ACTION ITEM: From the very first line down to the line containing "условия заказа. По", write out the material exactly as it appears, and no more.

INPUT DATA:
---------------

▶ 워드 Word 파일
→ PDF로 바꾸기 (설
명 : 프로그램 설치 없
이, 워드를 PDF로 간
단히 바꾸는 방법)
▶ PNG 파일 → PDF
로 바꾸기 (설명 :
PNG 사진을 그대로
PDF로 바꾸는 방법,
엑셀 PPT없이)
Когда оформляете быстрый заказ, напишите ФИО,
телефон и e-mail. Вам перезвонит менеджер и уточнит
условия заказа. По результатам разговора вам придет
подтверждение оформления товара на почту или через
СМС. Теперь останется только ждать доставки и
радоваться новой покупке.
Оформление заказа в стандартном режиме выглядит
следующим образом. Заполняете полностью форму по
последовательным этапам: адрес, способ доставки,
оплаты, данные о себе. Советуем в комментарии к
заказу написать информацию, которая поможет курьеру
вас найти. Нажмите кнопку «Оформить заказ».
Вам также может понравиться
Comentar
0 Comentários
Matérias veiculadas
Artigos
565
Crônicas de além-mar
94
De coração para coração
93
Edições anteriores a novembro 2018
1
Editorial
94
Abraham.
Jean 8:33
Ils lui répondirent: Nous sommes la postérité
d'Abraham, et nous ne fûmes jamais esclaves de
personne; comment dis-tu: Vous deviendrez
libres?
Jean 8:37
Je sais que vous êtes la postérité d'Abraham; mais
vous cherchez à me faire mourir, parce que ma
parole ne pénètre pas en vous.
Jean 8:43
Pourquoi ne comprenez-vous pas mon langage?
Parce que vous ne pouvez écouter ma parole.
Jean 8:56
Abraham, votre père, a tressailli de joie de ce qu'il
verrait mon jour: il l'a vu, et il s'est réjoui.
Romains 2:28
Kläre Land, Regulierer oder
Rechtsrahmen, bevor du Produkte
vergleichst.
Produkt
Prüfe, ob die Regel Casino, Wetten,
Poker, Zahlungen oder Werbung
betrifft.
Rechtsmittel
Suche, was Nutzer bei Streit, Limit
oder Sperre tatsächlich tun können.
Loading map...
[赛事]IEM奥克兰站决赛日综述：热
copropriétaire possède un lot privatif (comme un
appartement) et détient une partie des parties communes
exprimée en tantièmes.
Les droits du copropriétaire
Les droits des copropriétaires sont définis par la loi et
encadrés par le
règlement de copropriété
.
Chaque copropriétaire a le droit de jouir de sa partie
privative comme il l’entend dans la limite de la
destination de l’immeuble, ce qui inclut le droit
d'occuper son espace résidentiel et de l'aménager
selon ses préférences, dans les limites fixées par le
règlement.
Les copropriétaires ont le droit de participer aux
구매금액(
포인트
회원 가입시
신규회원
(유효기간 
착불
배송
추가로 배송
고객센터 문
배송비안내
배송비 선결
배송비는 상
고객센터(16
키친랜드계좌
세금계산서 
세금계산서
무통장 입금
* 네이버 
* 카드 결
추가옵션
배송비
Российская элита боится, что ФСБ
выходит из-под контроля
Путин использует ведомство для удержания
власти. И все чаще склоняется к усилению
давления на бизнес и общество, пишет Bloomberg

---------------

ANSWER AREA:
▶ 워드 Word 파일
→ PDF로 바꾸기 (설
명 : 프로그램 설치 없
이, 워드를 PDF로 간
단히 바꾸는 방법)
▶ PNG 파일 → PDF
로 바꾸기 (설명 :
PNG 사진을 그대로
PDF로 바꾸는 방법,
엑셀 PPT없이)
Когда оформляете быстрый заказ, напишите ФИО,
телефон и e-mail. Вам перезвонит менеджер и уточнит
условия заказа. По результатам разговора вам придет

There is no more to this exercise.